When doing something like this, one has a tendency to want to completely scrap the scene and write something entirely new.  I had this problem when I was writing Hellion–although, then again, the entire structure of that book was totally hopeless to begin with (you try writing 440 pages–179,000 words–in eight months in one of the most stressful periods of your life and see how editing goes for you.)–starting anew rather than editing what I had. There was a point where Marina and I had a running joke that I wrote a new first chapter every week for the project. I even remember Crimson, a barista friend at Atlantic where I did most of my Hellion work coming up behind me to see me contemplating the words ‘Chapter 1′ written on the top of the page. She shook her head at me and was like, “not again” before walking off. I literally can remember doing 7+ versions of the first chapter.

That actually makes me laugh, considering how my last summer went, where I’d sit in a cafe for five hours staring at a blinking cursor, resisting the urge to scream “FUCK” at the top of my lungs over and over until I was either arrested or tranquilized, or go on a killing spree using my over-sized Inspiron laptop as a melee weapon.  God help any of you if you ever get to that point.

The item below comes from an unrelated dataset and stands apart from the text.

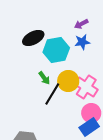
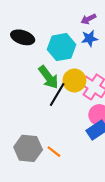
black ellipse: (33, 38) -> (23, 37), moved, turned 45
green arrow: (44, 78) -> (49, 77), size x1.6

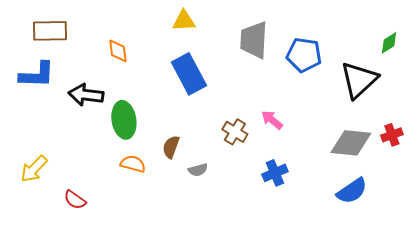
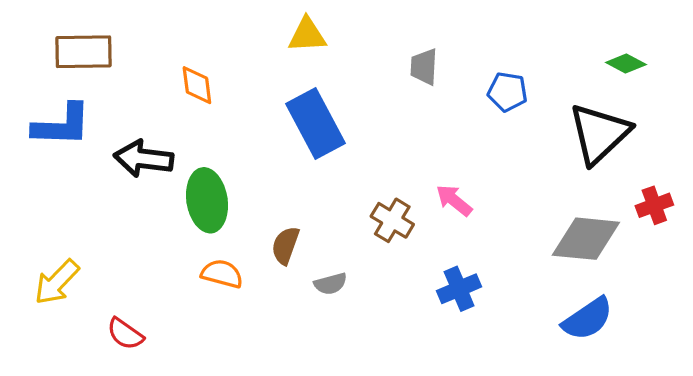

I guess this all goes back to what we’ve been learning in Acting: “Acceptance is Perfection.” When you’re in a scene with another actor, the only way to move things forward is to say “yes, and…” thus accepting what the other actor is giving you, no matter how asinine (last week I was coerced into having alien sex with a 40 year old man). When applied to writing, that would suggest you make sure you give any piece of writing a shot, no matter how much grief it gives you. I can relate there, when one piece of dialogue going wrong has prompted me to rewrite an entire ten page chapter (read: two and a half days of writing) to compensate. Big energy waster. And if you’re a professional up against some kind of epic deadline, that’s going to be even less helpful.

I suppose the trick is working around the good stuff in your work, which is probably why a good editor always points out the good stuff as well as the bad. It allows one to work around the stuff that’s absolute shit (which in my case would be a good 70% of my writing). That’ll be interesting when I finally get around to beefing up Avondalius. If it’s as difficult as I think it will be, I will personally record myself cursing violently for your amusement.

… If anyone reads these. Which I’m pretty sure they don’t. Ah, wasted binary. In other news, I probably should think about sleeping one of these days. If I don’t, my brain will surely explode, and that will lead to less than amusing writing.